**Fragmento de página**
###
# Convertidor de señal VGA



## wkike05 (Sep 15, 2010)

buenas tarde, la situacion es la siguiente quiero armar un conversor de señal VGA a LVDS tengo dos esquemas pero no los entiendo por falta de conocimientos en electronica; razon por la solicito la ayuda de esta comunidad a ver quien me hecha la mano y asi poder resolver un problema que afecta a mas de uno que no sabeque hacer con el lcd de su portatil averiado este es el primer esquema pero quisiera que alguien me lo hiciera mas explicito, puesto que la duda esta en la salida suspuestamente LVDS:





y el segundo esquema realizado por un frances es el mas explicito pero no entiendo la prte inferior a ver si alguien me ayuda y lo hace mas explicito y ademas las conexiones con conversor de señal ads831


----------



## el-rey-julien (Sep 15, 2010)

no ay mucho que entender ,es un esquema simple ,seguramente no sabes interpretar los simbolos,
1=busca la hoja de datos del ic y  por los numeros de las patitas armalo 
vamos hombre de a poco ,es eso lo que no logras entender? o sera otra cosa ??
el rey julien saluda


----------



## wkike05 (Sep 16, 2010)
###
**Datos almacenados**
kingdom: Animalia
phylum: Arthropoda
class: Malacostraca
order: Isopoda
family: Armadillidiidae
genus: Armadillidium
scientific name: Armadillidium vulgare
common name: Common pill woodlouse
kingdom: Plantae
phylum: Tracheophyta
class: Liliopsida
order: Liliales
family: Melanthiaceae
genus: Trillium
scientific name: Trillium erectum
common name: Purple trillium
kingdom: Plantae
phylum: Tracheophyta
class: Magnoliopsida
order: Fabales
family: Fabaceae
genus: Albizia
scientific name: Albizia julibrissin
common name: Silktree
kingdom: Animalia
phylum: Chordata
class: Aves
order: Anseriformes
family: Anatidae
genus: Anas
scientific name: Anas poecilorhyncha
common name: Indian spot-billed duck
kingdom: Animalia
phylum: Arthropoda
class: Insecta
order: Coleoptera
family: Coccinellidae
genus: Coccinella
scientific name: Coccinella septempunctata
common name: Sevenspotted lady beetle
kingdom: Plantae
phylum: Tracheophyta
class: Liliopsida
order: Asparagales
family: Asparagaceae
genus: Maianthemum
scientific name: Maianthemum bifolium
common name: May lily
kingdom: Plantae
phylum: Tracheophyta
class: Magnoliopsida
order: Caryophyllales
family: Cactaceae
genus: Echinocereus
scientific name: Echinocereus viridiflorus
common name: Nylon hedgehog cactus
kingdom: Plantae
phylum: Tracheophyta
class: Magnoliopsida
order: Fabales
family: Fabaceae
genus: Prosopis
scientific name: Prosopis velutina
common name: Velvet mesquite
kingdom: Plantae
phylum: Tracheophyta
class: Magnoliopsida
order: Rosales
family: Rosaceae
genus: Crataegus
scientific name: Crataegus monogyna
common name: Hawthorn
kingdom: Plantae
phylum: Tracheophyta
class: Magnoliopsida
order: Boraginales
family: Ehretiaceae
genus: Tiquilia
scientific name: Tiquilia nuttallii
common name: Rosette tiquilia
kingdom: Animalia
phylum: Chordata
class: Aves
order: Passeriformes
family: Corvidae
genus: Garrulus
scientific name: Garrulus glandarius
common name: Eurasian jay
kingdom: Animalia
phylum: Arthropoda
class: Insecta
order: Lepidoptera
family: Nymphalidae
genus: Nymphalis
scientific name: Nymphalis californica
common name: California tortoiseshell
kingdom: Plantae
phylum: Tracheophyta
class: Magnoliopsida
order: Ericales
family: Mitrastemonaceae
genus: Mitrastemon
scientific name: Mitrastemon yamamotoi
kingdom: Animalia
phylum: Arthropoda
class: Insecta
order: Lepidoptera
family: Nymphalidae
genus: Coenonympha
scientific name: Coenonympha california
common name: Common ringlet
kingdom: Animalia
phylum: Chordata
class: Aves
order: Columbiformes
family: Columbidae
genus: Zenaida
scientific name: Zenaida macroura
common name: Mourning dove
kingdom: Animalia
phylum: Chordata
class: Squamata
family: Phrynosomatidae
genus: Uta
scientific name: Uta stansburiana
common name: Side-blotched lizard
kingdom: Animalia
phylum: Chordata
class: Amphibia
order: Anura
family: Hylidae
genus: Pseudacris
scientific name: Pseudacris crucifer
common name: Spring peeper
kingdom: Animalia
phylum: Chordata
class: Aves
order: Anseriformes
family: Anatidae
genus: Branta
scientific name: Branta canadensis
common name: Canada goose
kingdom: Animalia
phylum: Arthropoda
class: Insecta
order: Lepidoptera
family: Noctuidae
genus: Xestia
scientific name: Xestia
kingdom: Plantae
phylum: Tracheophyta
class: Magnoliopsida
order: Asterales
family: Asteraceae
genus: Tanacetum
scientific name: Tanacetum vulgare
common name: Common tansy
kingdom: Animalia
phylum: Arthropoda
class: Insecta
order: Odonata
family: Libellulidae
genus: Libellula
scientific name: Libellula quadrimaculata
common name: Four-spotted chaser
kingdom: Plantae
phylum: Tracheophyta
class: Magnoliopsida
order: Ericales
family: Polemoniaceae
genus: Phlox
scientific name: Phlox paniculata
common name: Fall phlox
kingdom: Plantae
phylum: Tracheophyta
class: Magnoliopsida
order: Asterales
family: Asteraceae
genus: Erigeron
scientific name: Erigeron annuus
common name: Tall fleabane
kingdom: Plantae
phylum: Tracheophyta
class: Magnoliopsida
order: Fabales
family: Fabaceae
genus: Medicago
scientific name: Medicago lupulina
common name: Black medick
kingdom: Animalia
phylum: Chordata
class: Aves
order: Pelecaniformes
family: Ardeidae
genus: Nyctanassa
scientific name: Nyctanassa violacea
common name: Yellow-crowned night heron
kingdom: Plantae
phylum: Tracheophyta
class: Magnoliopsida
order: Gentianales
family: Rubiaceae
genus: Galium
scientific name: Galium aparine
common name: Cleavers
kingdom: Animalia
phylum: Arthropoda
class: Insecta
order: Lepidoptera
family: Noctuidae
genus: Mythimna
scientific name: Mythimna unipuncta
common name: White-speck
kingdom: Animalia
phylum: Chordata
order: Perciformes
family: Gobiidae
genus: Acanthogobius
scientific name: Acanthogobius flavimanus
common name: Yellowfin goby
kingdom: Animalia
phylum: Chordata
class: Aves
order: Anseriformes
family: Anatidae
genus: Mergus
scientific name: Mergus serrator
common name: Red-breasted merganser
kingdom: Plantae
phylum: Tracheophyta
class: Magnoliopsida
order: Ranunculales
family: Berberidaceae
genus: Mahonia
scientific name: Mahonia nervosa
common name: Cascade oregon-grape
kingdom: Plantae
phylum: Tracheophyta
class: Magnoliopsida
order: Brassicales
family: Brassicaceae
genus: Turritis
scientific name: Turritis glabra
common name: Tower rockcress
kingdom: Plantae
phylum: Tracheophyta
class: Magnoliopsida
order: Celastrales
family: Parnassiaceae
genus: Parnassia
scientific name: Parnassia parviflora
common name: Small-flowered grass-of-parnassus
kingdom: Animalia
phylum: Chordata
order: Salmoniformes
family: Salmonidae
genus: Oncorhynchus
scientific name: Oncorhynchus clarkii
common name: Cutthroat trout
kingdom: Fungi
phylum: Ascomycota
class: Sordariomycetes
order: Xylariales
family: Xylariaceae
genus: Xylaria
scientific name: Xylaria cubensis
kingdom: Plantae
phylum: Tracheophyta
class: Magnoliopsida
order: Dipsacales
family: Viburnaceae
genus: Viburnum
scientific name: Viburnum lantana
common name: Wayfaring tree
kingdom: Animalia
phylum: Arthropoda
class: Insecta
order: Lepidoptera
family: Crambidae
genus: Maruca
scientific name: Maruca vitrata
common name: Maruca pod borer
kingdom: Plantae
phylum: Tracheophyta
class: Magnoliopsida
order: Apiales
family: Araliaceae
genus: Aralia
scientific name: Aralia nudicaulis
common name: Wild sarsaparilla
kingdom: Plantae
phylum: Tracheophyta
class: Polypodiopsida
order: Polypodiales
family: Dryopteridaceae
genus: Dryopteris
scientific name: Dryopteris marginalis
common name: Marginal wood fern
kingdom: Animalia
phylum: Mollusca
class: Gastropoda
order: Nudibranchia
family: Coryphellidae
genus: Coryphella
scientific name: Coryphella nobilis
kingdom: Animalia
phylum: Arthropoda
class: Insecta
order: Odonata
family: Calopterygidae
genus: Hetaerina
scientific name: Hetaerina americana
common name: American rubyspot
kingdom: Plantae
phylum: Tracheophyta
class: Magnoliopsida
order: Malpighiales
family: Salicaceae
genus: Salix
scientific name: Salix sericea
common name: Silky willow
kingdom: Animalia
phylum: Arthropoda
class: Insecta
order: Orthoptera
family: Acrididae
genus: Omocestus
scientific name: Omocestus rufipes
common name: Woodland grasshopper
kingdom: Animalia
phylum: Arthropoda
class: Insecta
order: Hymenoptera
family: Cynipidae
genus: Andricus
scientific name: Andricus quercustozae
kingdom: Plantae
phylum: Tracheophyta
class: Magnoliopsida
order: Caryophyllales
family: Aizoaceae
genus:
###
**Tareas pendientes**
1/ Según el hilo sobre el convertidor VGA, ¿a qué tipo de señal quiere wkike05 convertir la señal VGA?
2/ Reproduce sin cambios el tramo de las filas que va desde el principio hasta la línea que contiene "scientific name: Echinocereus viridiflorus", con ambos extremos incluidos.
Las filas no tienen relación alguna con el hilo sobre el convertidor VGA.

**Resultados esperados**
1/ A LVDS.

2/
kingdom: Animalia
phylum: Arthropoda
class: Malacostraca
order: Isopoda
family: Armadillidiidae
genus: Armadillidium
scientific name: Armadillidium vulgare
common name: Common pill woodlouse
kingdom: Plantae
phylum: Tracheophyta
class: Liliopsida
order: Liliales
family: Melanthiaceae
genus: Trillium
scientific name: Trillium erectum
common name: Purple trillium
kingdom: Plantae
phylum: Tracheophyta
class: Magnoliopsida
order: Fabales
family: Fabaceae
genus: Albizia
scientific name: Albizia julibrissin
common name: Silktree
kingdom: Animalia
phylum: Chordata
class: Aves
order: Anseriformes
family: Anatidae
genus: Anas
scientific name: Anas poecilorhyncha
common name: Indian spot-billed duck
kingdom: Animalia
phylum: Arthropoda
class: Insecta
order: Coleoptera
family: Coccinellidae
genus: Coccinella
scientific name: Coccinella septempunctata
common name: Sevenspotted lady beetle
kingdom: Plantae
phylum: Tracheophyta
class: Liliopsida
order: Asparagales
family: Asparagaceae
genus: Maianthemum
scientific name: Maianthemum bifolium
common name: May lily
kingdom: Plantae
phylum: Tracheophyta
class: Magnoliopsida
order: Caryophyllales
family: Cactaceae
genus: Echinocereus
scientific name: Echinocereus viridiflorus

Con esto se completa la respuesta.